• [Problem to solve] How many lines of these entries hold the string "orang"? Reply with the number alone.

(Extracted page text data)
=-=-=-=-=

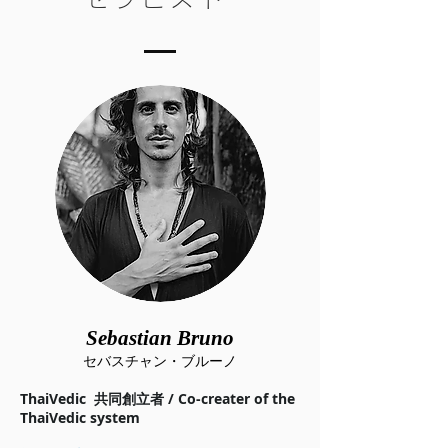
Sebastian Bruno
セバスチャン・ブルーノ
ThaiVedic 共同創立者 / Co-creater of the
ThaiVedic system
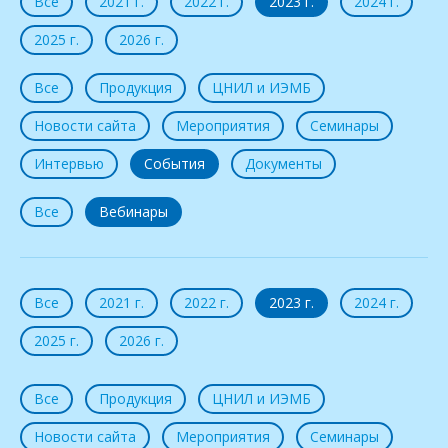
Все
2021 г.
2022 г.
2023 г.
2024 г.
2025 г.
2026 г.
Все
Продукция
ЦНИЛ и ИЭМБ
Новости сайта
Мероприятия
Семинары
Интервью
События
Документы
Все
Вебинары
Все
2021 г.
2022 г.
2023 г.
2024 г.
2025 г.
2026 г.
Все
Продукция
ЦНИЛ и ИЭМБ
Новости сайта
Мероприятия
Семинары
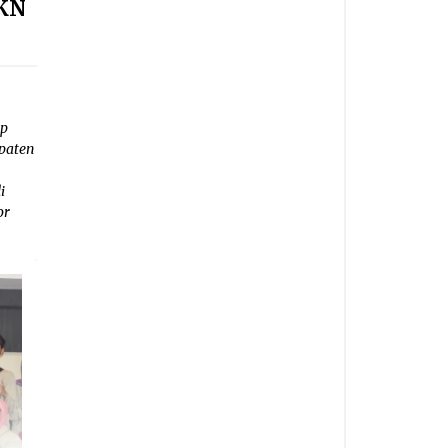
KKN
ap
upaten
s
i
or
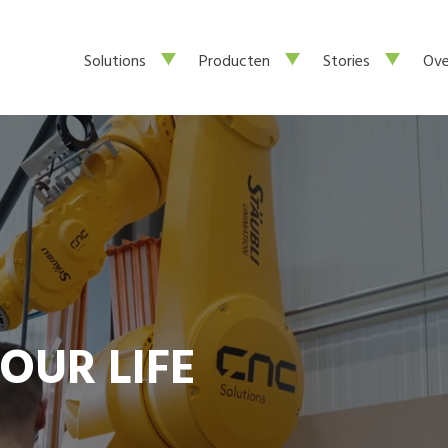
Solutions
Producten
Stories
Ove
OUR LIFE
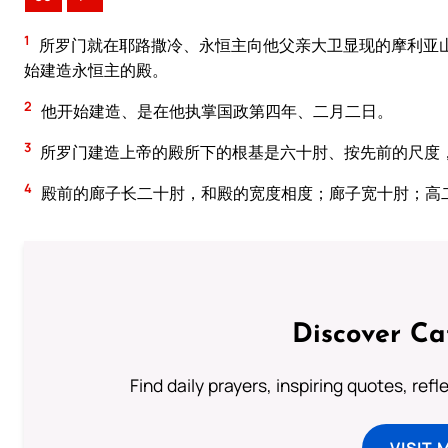
1
所罗门就在耶路撒冷、永恒主向他父亲大卫显现的摩利亚山
始建造永恒主的殿。
2
他开始建造、是在他执掌国政第四年、二月二日。
3
所罗门建造上帝的殿所下的根基是六十肘、按先前的尺度
4
殿前的廊子长二十肘，和殿的宽度相度；廊子宽十肘；高
Discover Ca
Find daily prayers, inspiring quotes, ref
VISIT 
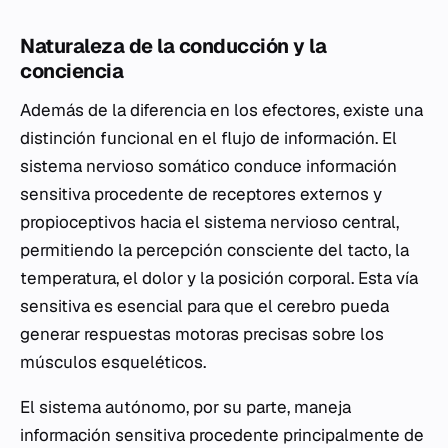
Naturaleza de la conducción y la
conciencia
Además de la diferencia en los efectores, existe una
distinción funcional en el flujo de información. El
sistema nervioso somático conduce información
sensitiva procedente de receptores externos y
propioceptivos hacia el sistema nervioso central,
permitiendo la percepción consciente del tacto, la
temperatura, el dolor y la posición corporal. Esta vía
sensitiva es esencial para que el cerebro pueda
generar respuestas motoras precisas sobre los
músculos esqueléticos.
El sistema autónomo, por su parte, maneja
información sensitiva procedente principalmente de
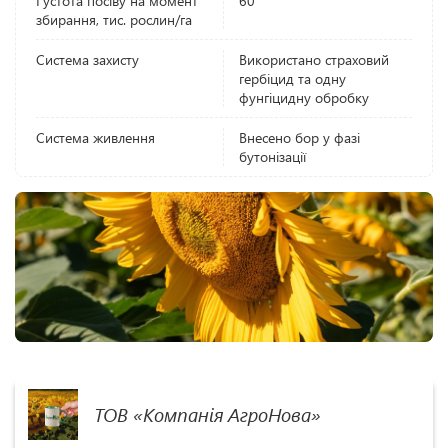
Густота посіву на момент
60
збирання, тис. рослин/га
Система захисту
Використано страховий
гербіцид та одну
фунгіцидну обробку
Система живлення
Внесено бор у фазі
бутонізації
ТОВ «Компанія АгроНова»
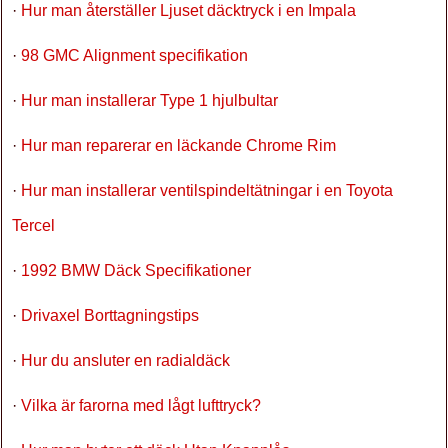
·
Hur man återställer Ljuset däcktryck i en Impala
·
98 GMC Alignment specifikation
·
Hur man installerar Type 1 hjulbultar
·
Hur man reparerar en läckande Chrome Rim
·
Hur man installerar ventilspindeltätningar i en Toyota
Tercel
·
1992 BMW Däck Specifikationer
·
Drivaxel Borttagningstips
·
Hur du ansluter en radialdäck
·
Vilka är farorna med lågt lufttryck?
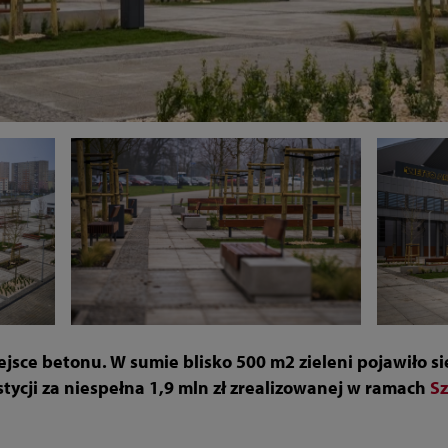
jsce betonu. W sumie blisko 500 m2 zieleni pojawiło si
tycji za niespełna 1,9 mln zł zrealizowanej w ramach
Sz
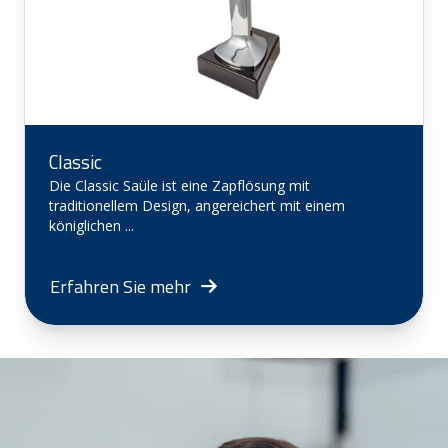
Classic
Die Classic Saüle ist eine Zapflösung mit
traditionellem Design, angereichert mit einem
königlichen ...
Erfahren Sie mehr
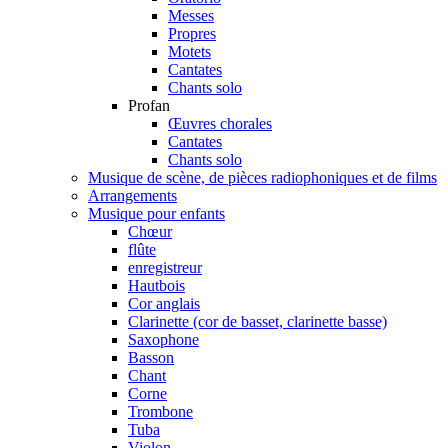
Messes
Propres
Motets
Cantates
Chants solo
Profan
Œuvres chorales
Cantates
Chants solo
Musique de scène, de pièces radiophoniques et de films
Arrangements
Musique pour enfants
Chœur
flûte
enregistreur
Hautbois
Cor anglais
Clarinette (cor de basset, clarinette basse)
Saxophone
Basson
Chant
Corne
Trombone
Tuba
Violon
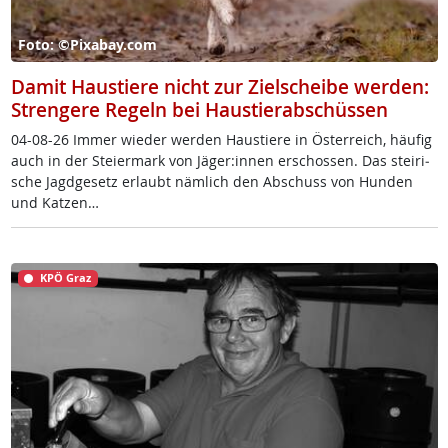
Foto: ©Pixabay.com
Damit Haustiere nicht zur Zielscheibe werden:
Strengere Regeln bei Haustierabschüssen
04-08-26 Im­mer wie­der wer­den Haus­tie­re in Ös­t­er­reich, häu­fig
auch in der Stei­er­mark von Jä­ger:in­nen er­schos­sen. Das stei­ri­
sche Jagd­ge­setz er­laubt näm­lich den Ab­schuss von Hun­den
und Kat­zen…
KPÖ Graz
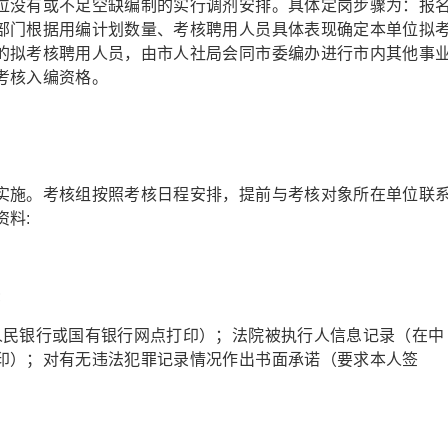
位没有或不足空缺编制的实行调剂安排。具体定岗步骤为：报
部门根据用编计划数量、考核聘用人员具体表现确定本单位拟
的拟考核聘用人员，由市人社局会同市委编办进行市内其他事
考核入编资格。
实施。考核组按照考核日程安排，提前与考核对象所在单位联
料:
；
;
人民银行或国有银行网点打印）；法院被执行人信息记录（在中
印）；对有无违法犯罪记录情况作出书面承诺（要求本人签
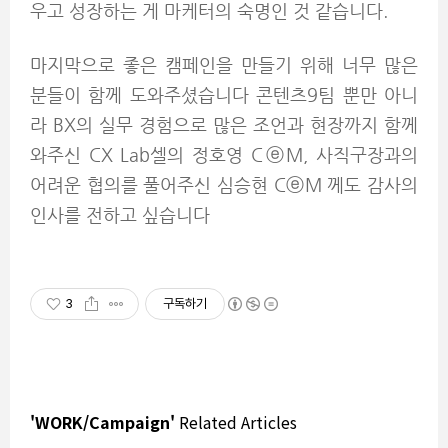
우고 성장하는 게 마케터의 숙명인 것 같습니다.
마지막으로 좋은 캠페인을 만들기 위해 너무 많은
분들이 함께 도와주셨습니다 콘텐츠9팀 뿐만 아니
라 BX의 실무 경험으로 많은 조언과 현장까지 함께
와주신 CX Lab셀의 정호영 CⓔM, 사직구장과의
어려운 협의를 풀어주신 심승현 CⓔM 께도 감사의
인사를 전하고 싶습니다
3
구독하기
'WORK/Campaign'
Related Articles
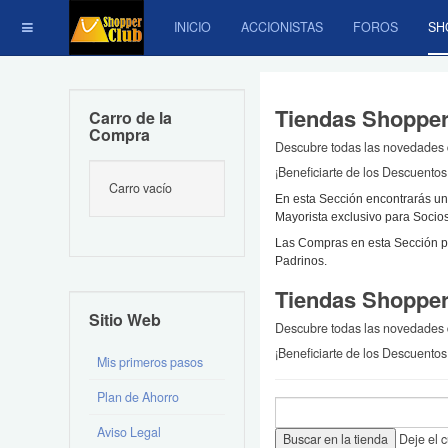
INICIO
ACCIONISTAS
FOROS
SH
Tiendas Shopper
Carro de la
Compra
Descubre todas las novedades 
¡Beneficiarte de los Descuentos
Carro vacío
En esta Sección encontrarás una
Mayorista exclusivo para Soci
Las Compras en esta Sección pr
Padrinos.
Tiendas Shoppe
Sitio Web
Descubre todas las novedades d
¡Beneficiarte de los Descuentos
Mis primeros pasos
Plan de Ahorro
Aviso Legal
Deje el 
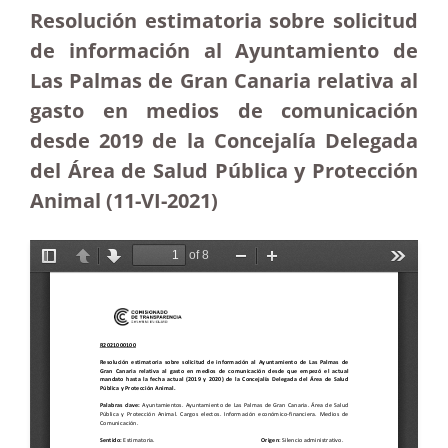
Resolución estimatoria sobre solicitud
de información al Ayuntamiento de
Las Palmas de Gran Canaria relativa al
gasto en medios de comunicación
desde 2019 de la Concejalía Delegada
del Área de Salud Pública y Protección
Animal (11-VI-2021)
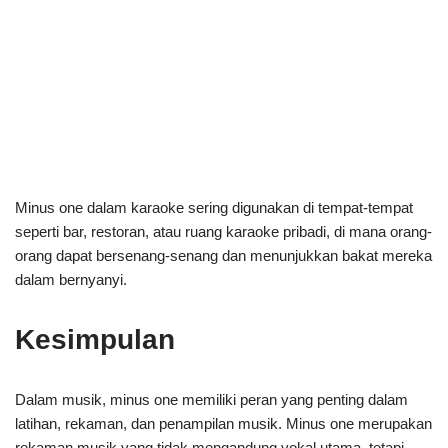
Minus one dalam karaoke sering digunakan di tempat-tempat
seperti bar, restoran, atau ruang karaoke pribadi, di mana orang-
orang dapat bersenang-senang dan menunjukkan bakat mereka
dalam bernyanyi.
Kesimpulan
Dalam musik, minus one memiliki peran yang penting dalam
latihan, rekaman, dan penampilan musik. Minus one merupakan
rekaman musik yang tidak mengandung vokal utama, tetapi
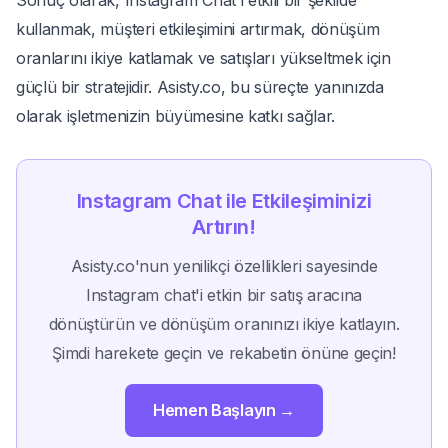
Sonuç olarak, Instagram Chat'i etkili bir şekilde
kullanmak, müşteri etkileşimini artırmak, dönüşüm
oranlarını ikiye katlamak ve satışları yükseltmek için
güçlü bir stratejidir. Asisty.co, bu süreçte yanınızda
olarak işletmenizin büyümesine katkı sağlar.
Instagram Chat ile Etkileşiminizi
Artırın!
Asisty.co'nun yenilikçi özellikleri sayesinde
Instagram chat'i etkin bir satış aracına
dönüştürün ve dönüşüm oranınızı ikiye katlayın.
Şimdi harekete geçin ve rekabetin önüne geçin!
Hemen Başlayın →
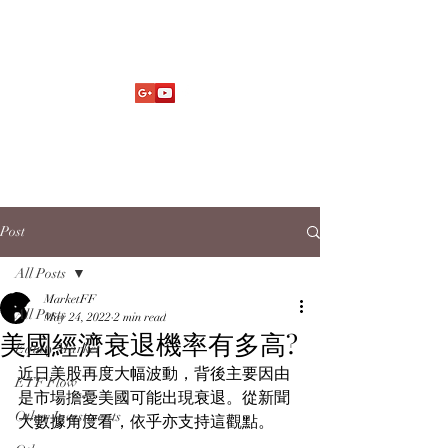
Market Fund Flows Analysis
aaflows@outlook.com
Post
All Posts
MarketFF
All Posts
May 24, 2022
2 min read
美國經濟衰退機率有多高?
Equity Market
近日美股再度大幅波動，背後主要因由
ETF Flow
是市場擔憂美國可能出現衰退。從新聞
Other Investments
大數據角度看，依乎亦支持這觀點。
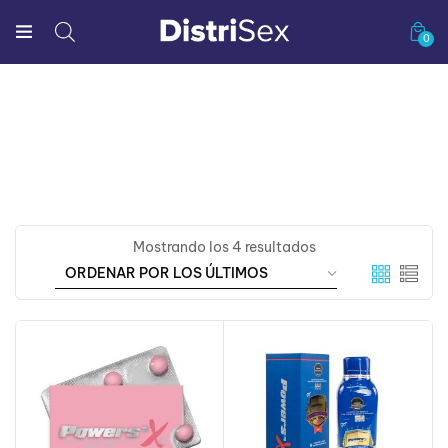
0
Mostrando los 4 resultados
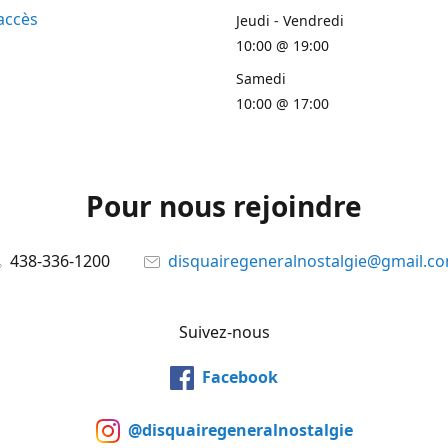
accès
Jeudi - Vendredi
10:00 @ 19:00
Samedi
10:00 @ 17:00
Pour nous rejoindre
438-336-1200
disquairegeneralnostalgie@gmail.c
Suivez-nous
Facebook
@disquairegeneralnostalgie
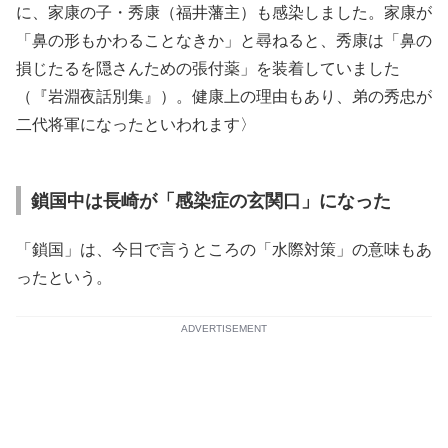
に、家康の子・秀康（福井藩主）も感染しました。家康が
「鼻の形もかわることなきか」と尋ねると、秀康は「鼻の
損じたるを隠さんための張付薬」を装着していました
（『岩淵夜話別集』）。健康上の理由もあり、弟の秀忠が
二代将軍になったといわれます〉
鎖国中は長崎が「感染症の玄関口」になった
「鎖国」は、今日で言うところの「水際対策」の意味もあ
ったという。
ADVERTISEMENT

=-=-=-=-=

• [Answer to this exercise] 2